The third-party earbuds also benefit from competition driving continuous improvement. Sony, Bose, and Jabra update their firmware and app features regularly. AirPods improve primarily through iOS updates.
Neither path is wrong. But the idea that AirPods are automatically the best choice for iPhone is a simplified version of a more interesting question — one that's worth taking the time to actually answer based on how you listen and what you value.
Frequently asked questions
Do AirPods work better on iPhone than other earbuds?
For seamless integration and ecosystem features, yes. AirPods use Apple's H1 or H2 chip to enable instant pairing, automatic device switching between Apple devices, Siri integration, Find My network support, and Spatial Audio with head tracking. No third-party earbuds match that integration depth on iOS. However, third-party earbuds often offer better audio quality, more effective ANC, and longer battery life at similar price points.
What Bluetooth codec does iPhone use?
iPhone primarily uses AAC for Bluetooth audio.
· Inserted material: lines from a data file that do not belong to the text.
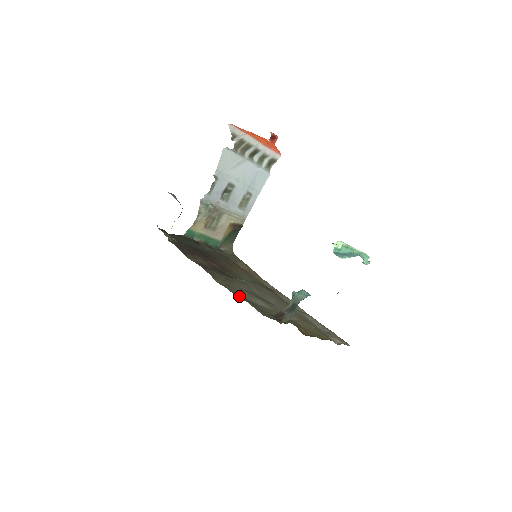
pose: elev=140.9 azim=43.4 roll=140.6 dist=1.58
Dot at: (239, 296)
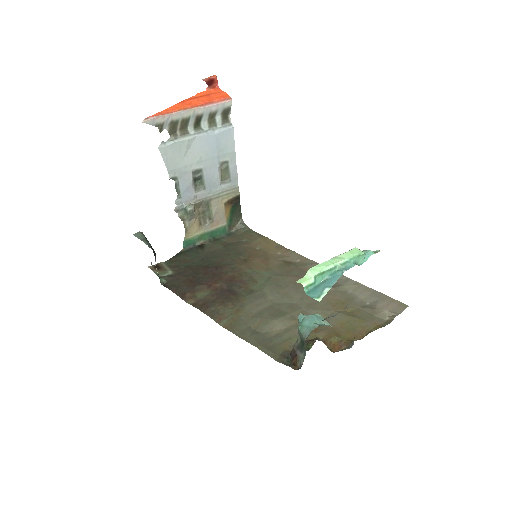
Dot at: (247, 339)
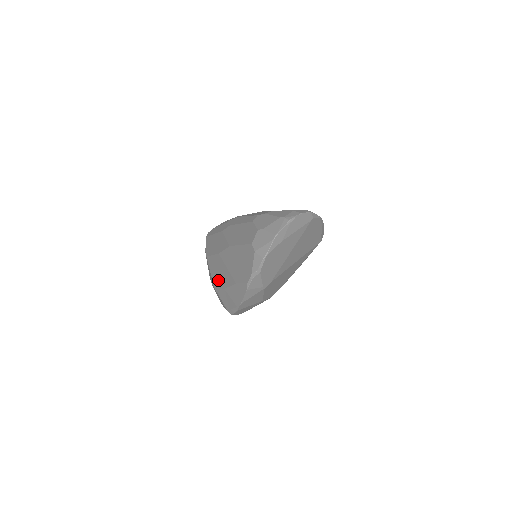
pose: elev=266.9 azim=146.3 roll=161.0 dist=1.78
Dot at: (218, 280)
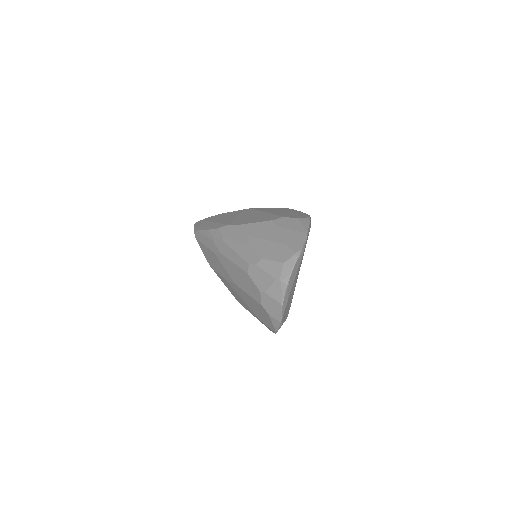
Dot at: (238, 299)
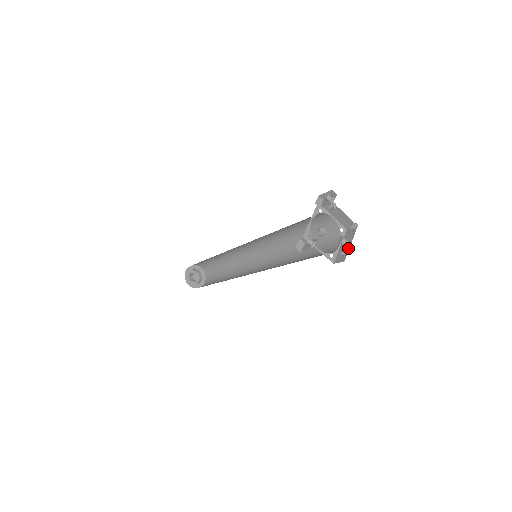
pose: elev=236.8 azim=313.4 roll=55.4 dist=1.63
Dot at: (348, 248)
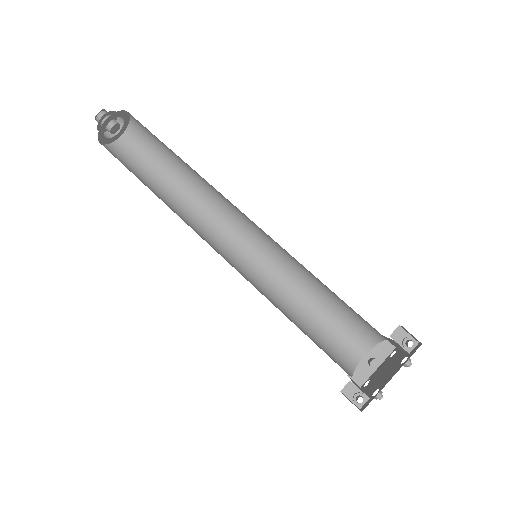
Dot at: (372, 372)
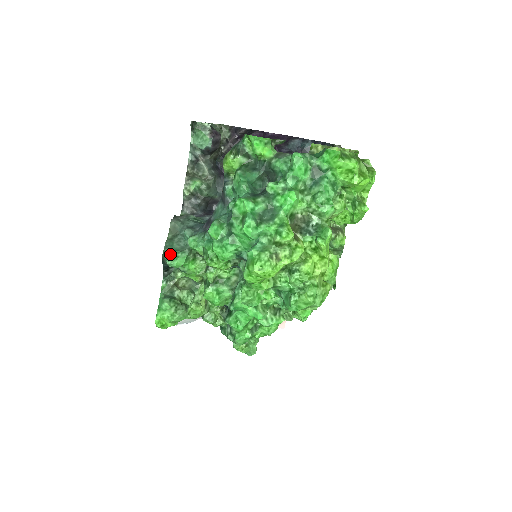
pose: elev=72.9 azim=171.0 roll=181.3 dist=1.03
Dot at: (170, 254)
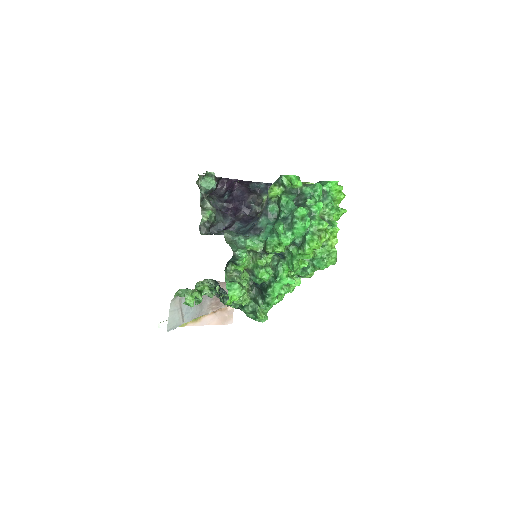
Dot at: (240, 250)
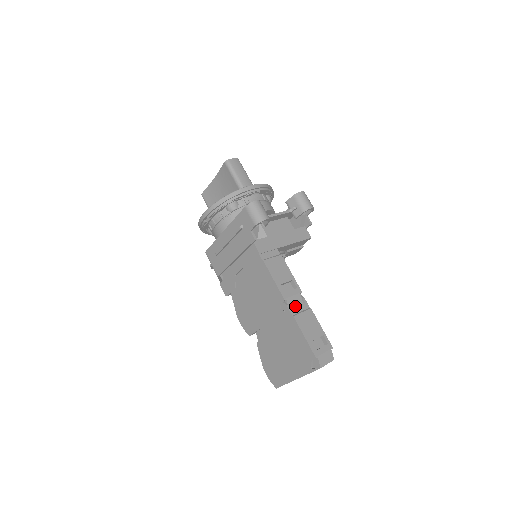
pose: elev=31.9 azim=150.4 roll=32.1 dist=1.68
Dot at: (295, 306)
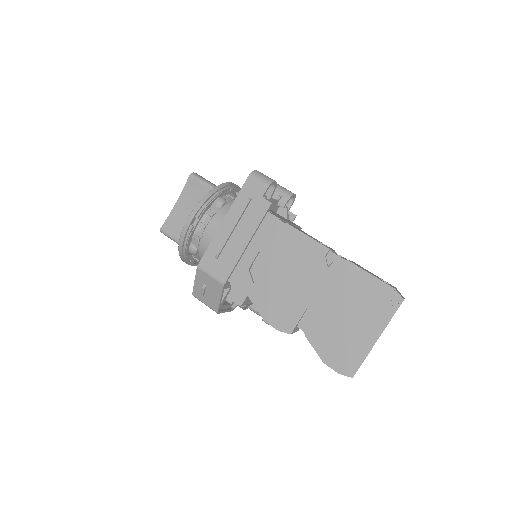
Dot at: occluded
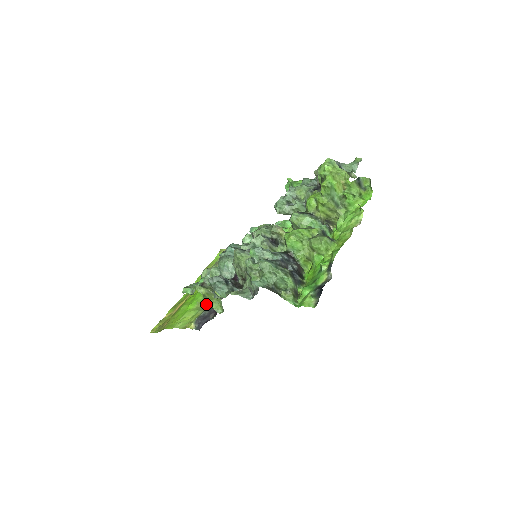
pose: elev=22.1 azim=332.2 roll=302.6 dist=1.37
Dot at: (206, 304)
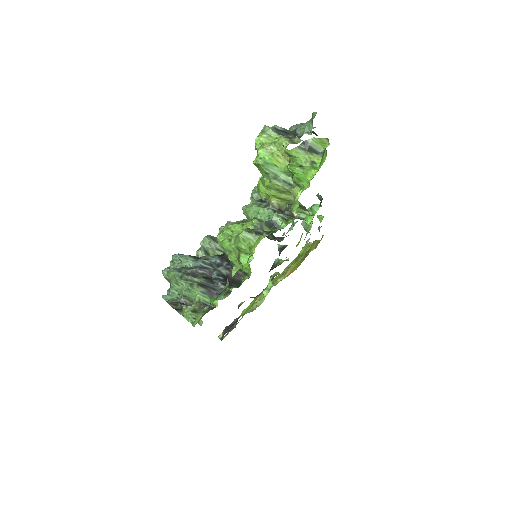
Dot at: (249, 310)
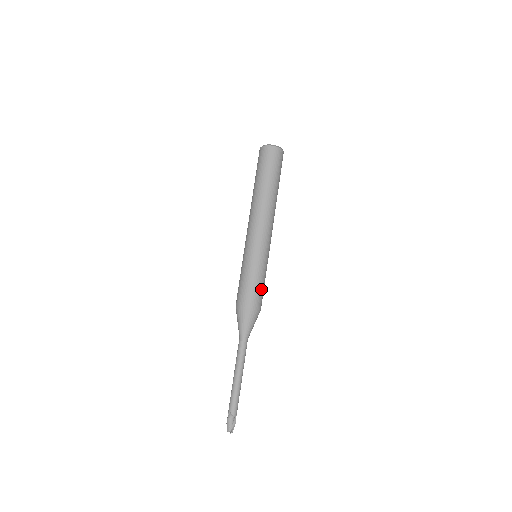
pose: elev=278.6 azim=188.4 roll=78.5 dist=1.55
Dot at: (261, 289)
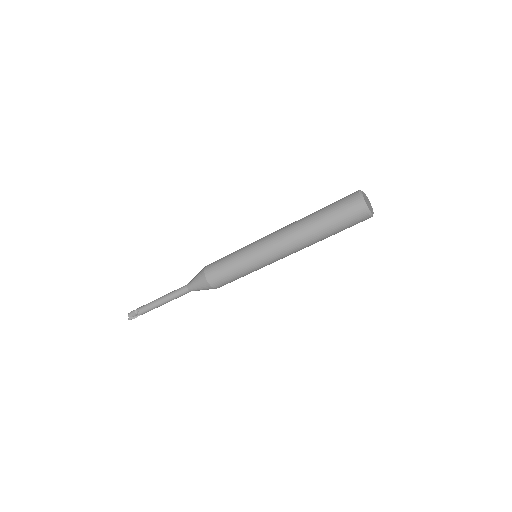
Dot at: (232, 281)
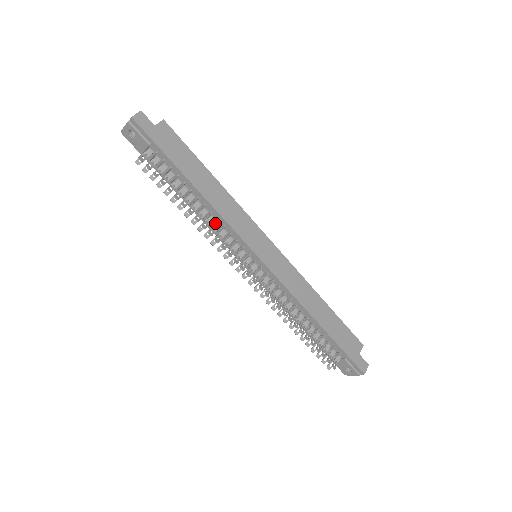
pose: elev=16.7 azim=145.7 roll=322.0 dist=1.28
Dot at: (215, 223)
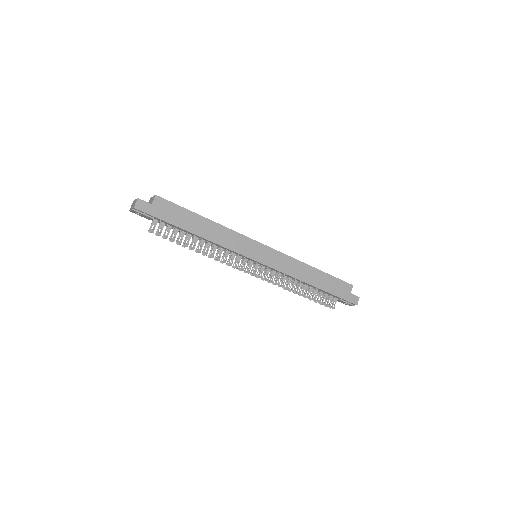
Dot at: occluded
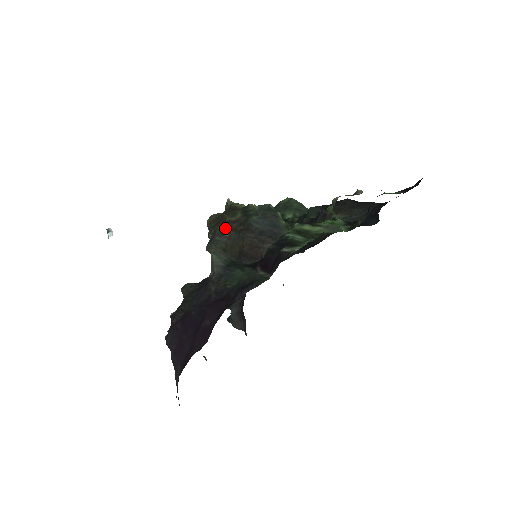
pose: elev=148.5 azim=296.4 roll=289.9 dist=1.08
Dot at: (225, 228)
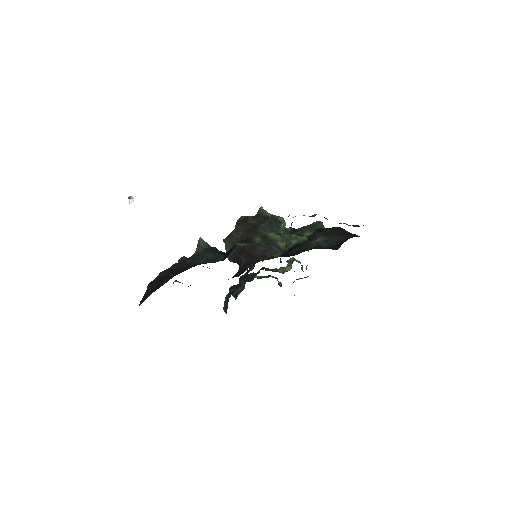
Dot at: (242, 227)
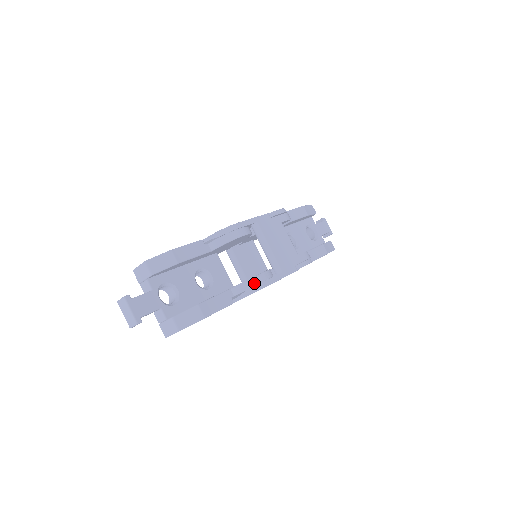
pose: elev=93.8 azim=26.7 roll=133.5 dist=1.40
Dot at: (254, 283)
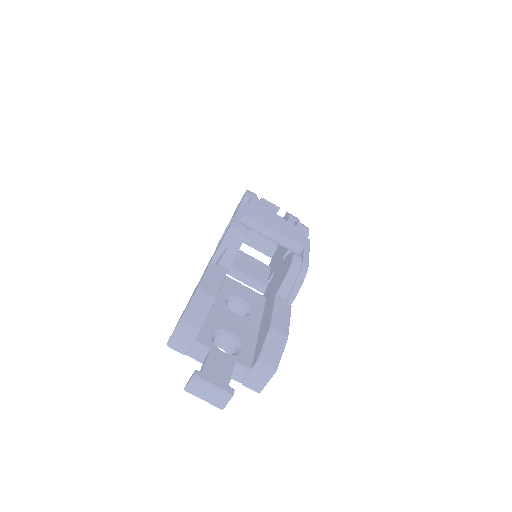
Dot at: (296, 271)
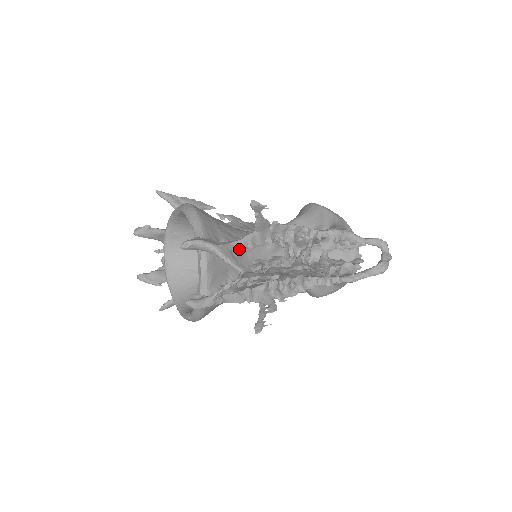
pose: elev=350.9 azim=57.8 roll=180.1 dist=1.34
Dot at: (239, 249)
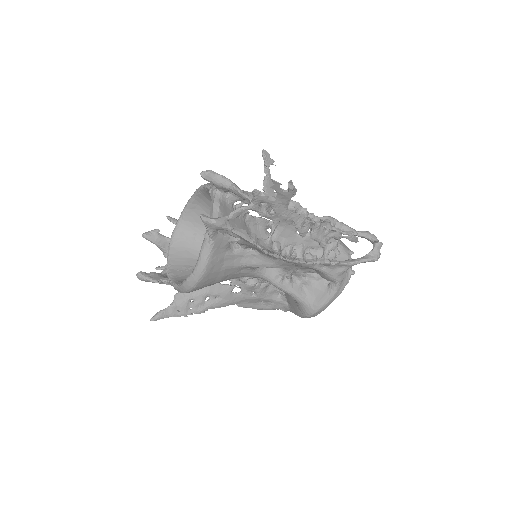
Dot at: occluded
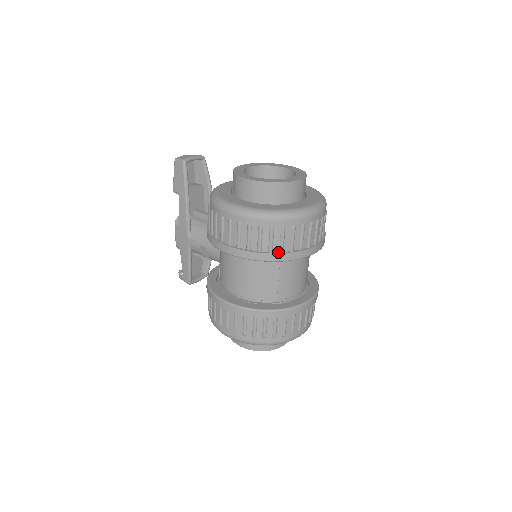
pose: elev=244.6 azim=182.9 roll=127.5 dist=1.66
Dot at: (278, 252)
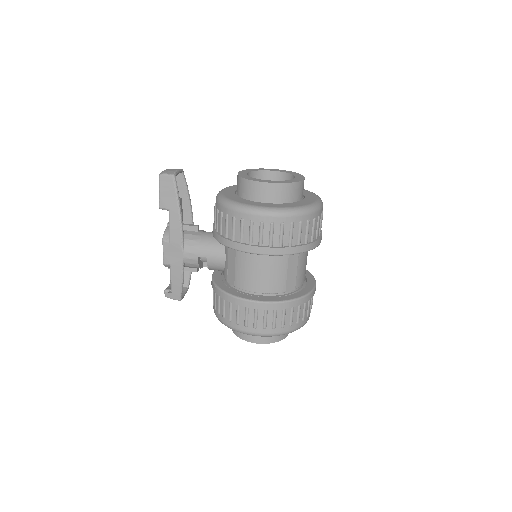
Dot at: (304, 244)
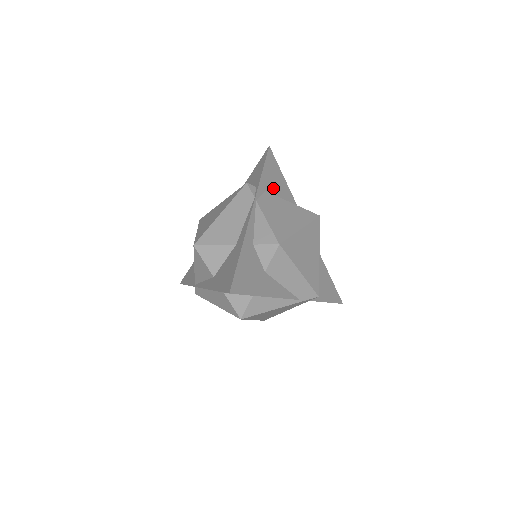
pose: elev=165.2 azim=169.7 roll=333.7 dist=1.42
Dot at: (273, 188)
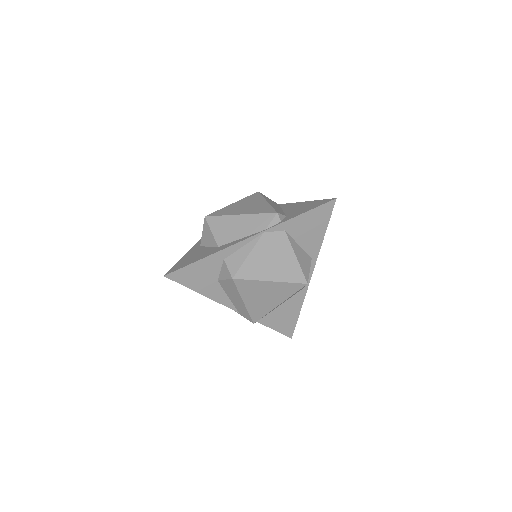
Dot at: (299, 232)
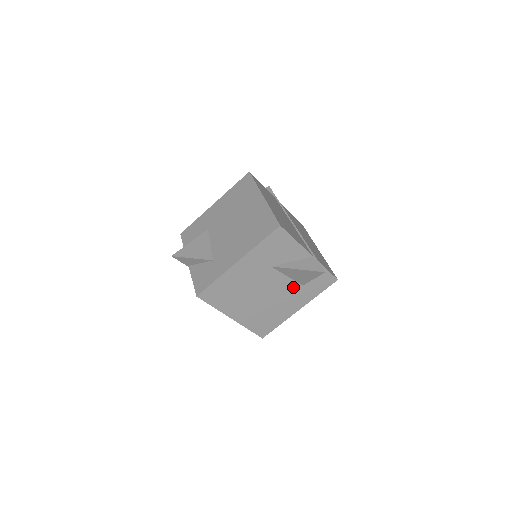
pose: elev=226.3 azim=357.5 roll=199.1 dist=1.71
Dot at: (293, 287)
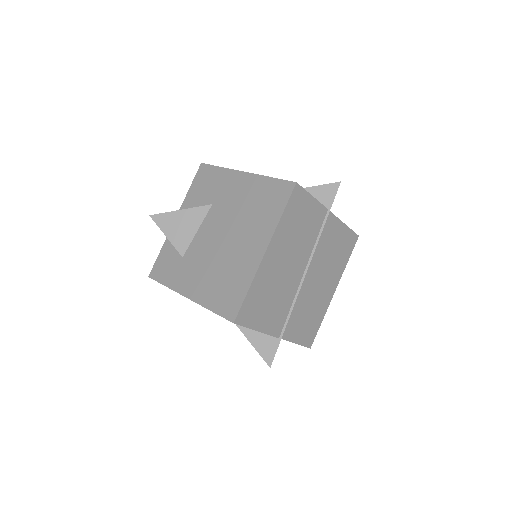
Dot at: occluded
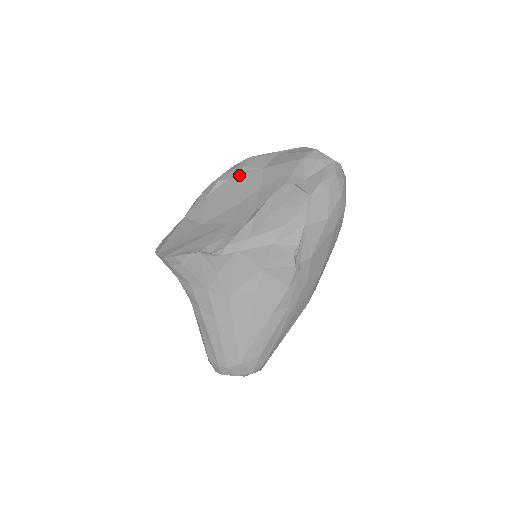
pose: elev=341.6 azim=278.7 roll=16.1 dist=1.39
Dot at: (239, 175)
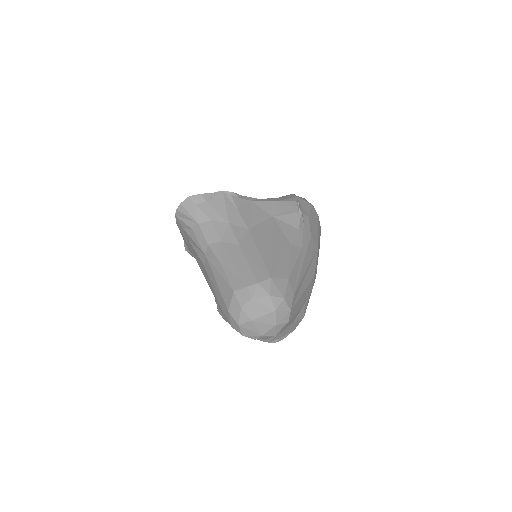
Dot at: occluded
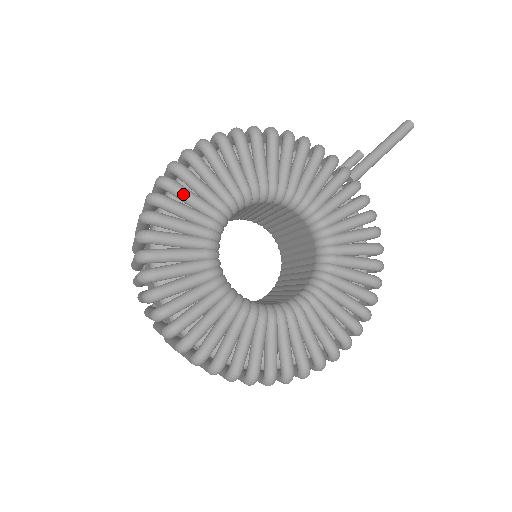
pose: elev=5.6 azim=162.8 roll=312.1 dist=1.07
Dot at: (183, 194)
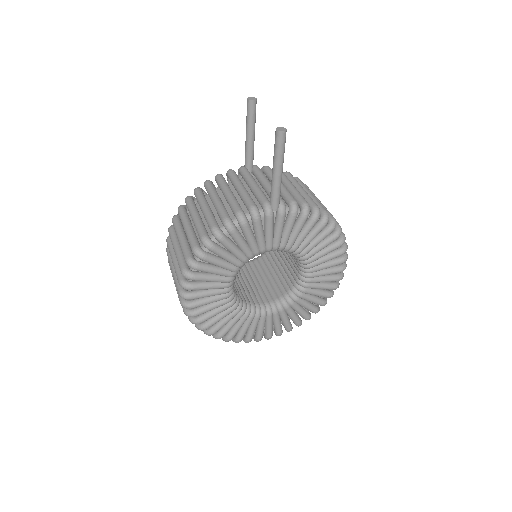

Unlike Android, iOS does not support aptX or LDAC — even if your earbuds advertise these codecs, they will fall back to AAC when connected to an iPhone. AAC is a solid codec and sounds good at high bitrates, but it limits the audio ceiling compared to what Android users can access with LDAC.
Can I use Samsung earbuds with iPhone?
Yes, Samsung Galaxy Buds pair with iPhone via standard Bluetooth and audio plays fine. However, you lose access to most advanced features — ANC adjustment, EQ, automatic ear detection, and touch control customisation all require the Galaxy Wearable app, which only works on Android. On iPhone, Galaxy Buds function as basic Bluetooth earbuds without their companion app.
What are the best non-Apple earbuds for iPhone?
Sony WF-1000XM5, Bose QuietComfort Earbuds II, and Jabra Elite 10 are the most recommended third-party options for iPhone. They all pair reliably via Bluetooth, have iOS-compatible companion apps, and offer ANC and audio quality that matches or exceeds AirPods Pro at similar price points. Bose and Sony companion apps work on iOS without major feature restrictions.
Does Spatial Audio work with all earbuds on iPhone?
No. Apple's Spatial Audio with head tracking requires AirPods Pro (2nd gen or later) or AirPods Max. Third-party earbuds can receive Dolby Atmos content from Apple Music, but the head-tracking component — where audio stays anchored to the screen as you move your head — only functions with Apple's own hardware using the H1 or H2 chip.